Biosegmentation has been introduced in NOC 20.3 as ad-hoc segmentation process. Process relies on the series of trials. Each trial can lead to merging or fixing the structure of segments tree. Current implementation relies on inter-segment links. But sometimes the segment hierarchy must be established before the linking process.

NOC 20.4 introduces additional MAC-based biosegmentation approach, called Vacuum Bulling, allowing to build segment hierarchy basing on MAC addresses, collected on interfaces.

Ordered Message Queue

NOC uses NSQ as internal message queue. Lightweight and hi-performance solution shows good result usually. But after the time architectural corner cases became more and more visible:

  • NSQ designed to be always-on-dial solution. nsqd is on every host, communicating to publisher via localhost loopback. In modern container world that fact being bug, not a feature. Reliance on absolute reliability of connection between publisher and broker became unacceptable.
  • Subscribers have to communicate with nsqlookup service to find the hosts containing data. Then they have to establish direct connection with them. Official python NSQ client uses up to 5 tcp connections. So amount of connection grows fast with grow of amount producers and subscribers.
  • Official python NSQ client's error handling is far from ideal. Code base is old and obscure and hard to maintain. No asyncio version is available.
  • No fault tolerance. Failed nsqd will lead to the lost messages. No message replication at all.
  • Out-of-order messages. Message order may change due to internal nsqd implementation and to client logic. Applications like fault management relies on message order. Closing events must follow opening ones. Otherwise the hanging alarms will pollute the system.

During the researches we'd decided we need message system with commit-log approach. Though Kafka is industrial standard, its dependency on JVM and Zookeeper may be a burden. We stopped on Liftbridge. Liftbridge is clean and simple implementation of proven Kafka storage and replication algorithms.

We'd ported events topics to Liftbridge, fixing critical events ordering problem. GMX topics uses Liftbridge too. Next release (21.1) will address remaining topics.

FastAPI

We'd starting migration from Tornado to FastAPI. Main motivation is:

  • Tornado has bring generator-based asynchronous programming to Python2. Python3 has introduced native asynchronous programming along with asyncio library. Later Tornado versions are simple wrappers atop asyncio.
  • FastAPI uses Pydantic for request and response validation. We'd considered Pydantic very useful during out ETL refactoring
  • FastAPI generates OpenAPI/Swagger scheme, improving integration capabilities.
  • FastAPI is fast.

We'd ported login service to FastAPI. JWT had replaced Tornado's signed cookies. We'd also implemented the set of OAuth2-based endpoints for our next-generation UI.

ETL Improvements

ETL has relied on CSV format to store extracted data.

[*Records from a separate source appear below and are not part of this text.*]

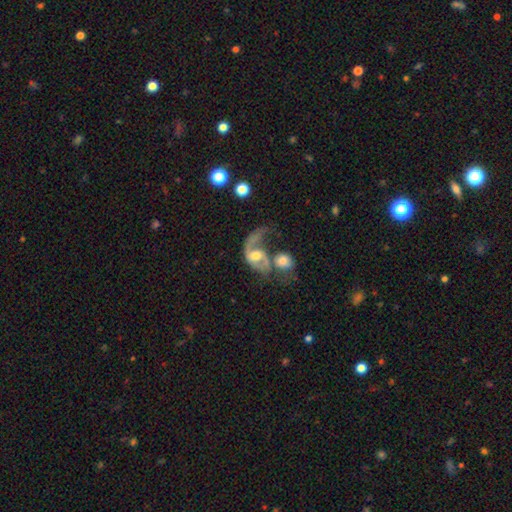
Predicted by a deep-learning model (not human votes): Overall: featured or disk (70%). Edge-on disk: no (96%). Bar: no (56%; weak 34%). Spiral arms: yes (83%). Spiral arm count: 1 (54%; 2 38%). Spiral winding: loose (67%). Bulge size: moderate (62%). Merging: merger (54%; major disturbance 25%).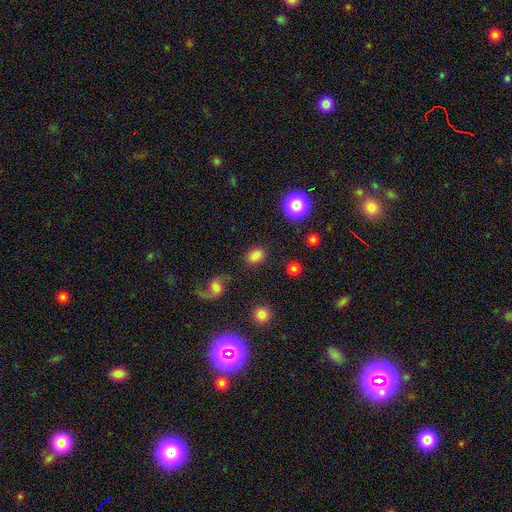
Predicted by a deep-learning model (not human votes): smooth-or-featured: smooth: 82% | star or artifact: 11% | featured or disk: 7%
  how-rounded: in between: 72% | round: 26% | cigar-shaped: 1%
  merging: none: 81% | minor disturbance: 11% | major disturbance: 5% | merger: 4%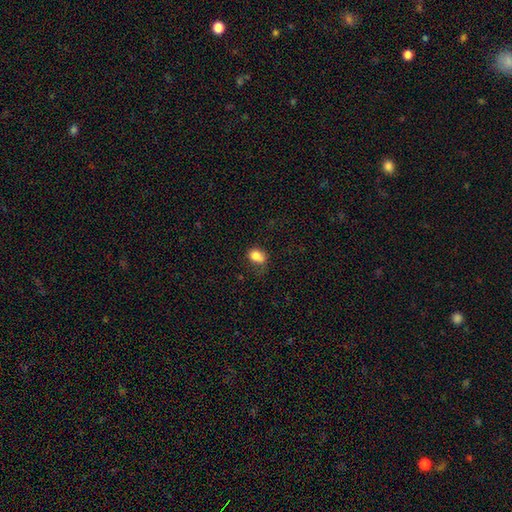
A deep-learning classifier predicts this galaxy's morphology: A smooth galaxy with no disk features (83%) that is in between round and cigar-shaped (67%).

Vote fractions:
- Smooth or featured? smooth: 83% / star or artifact: 10% / featured or disk: 7%
- How rounded? in between: 67% / round: 31% / cigar-shaped: 1%
- Merging? none: 47% / minor disturbance: 33% / major disturbance: 15% / merger: 5%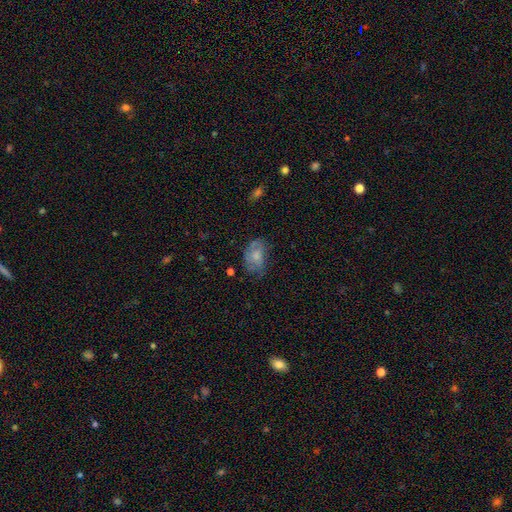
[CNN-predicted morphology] Overall: smooth (64%; featured or disk 28%). How rounded: in between (83%). Merging: none (53%; minor disturbance 30%).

Though it simple and wraps SQL responses in obvious way, it have some limitation:

  • Metadata of extracted fields stored outside of extractor, in the loader.
  • Field order hardcoded in loader
  • Fields has no type information, leading to leaky validation
  • No native way to pass complex data structures, like list and nested documents
  • Extractors must return empty data for long time deprecated fields

NOC 20.4 introduces new extractor API. Instead of lists, passed to CSV, extractor returns pydantic model instances. Pydantic models are defined in separate modules and reused by both extractors and loaders. Interface between extractor and loader became well-defined. Models perform data validation on extraction and load stages. So errors in extractor will lead to informative error message and to the stopping of process.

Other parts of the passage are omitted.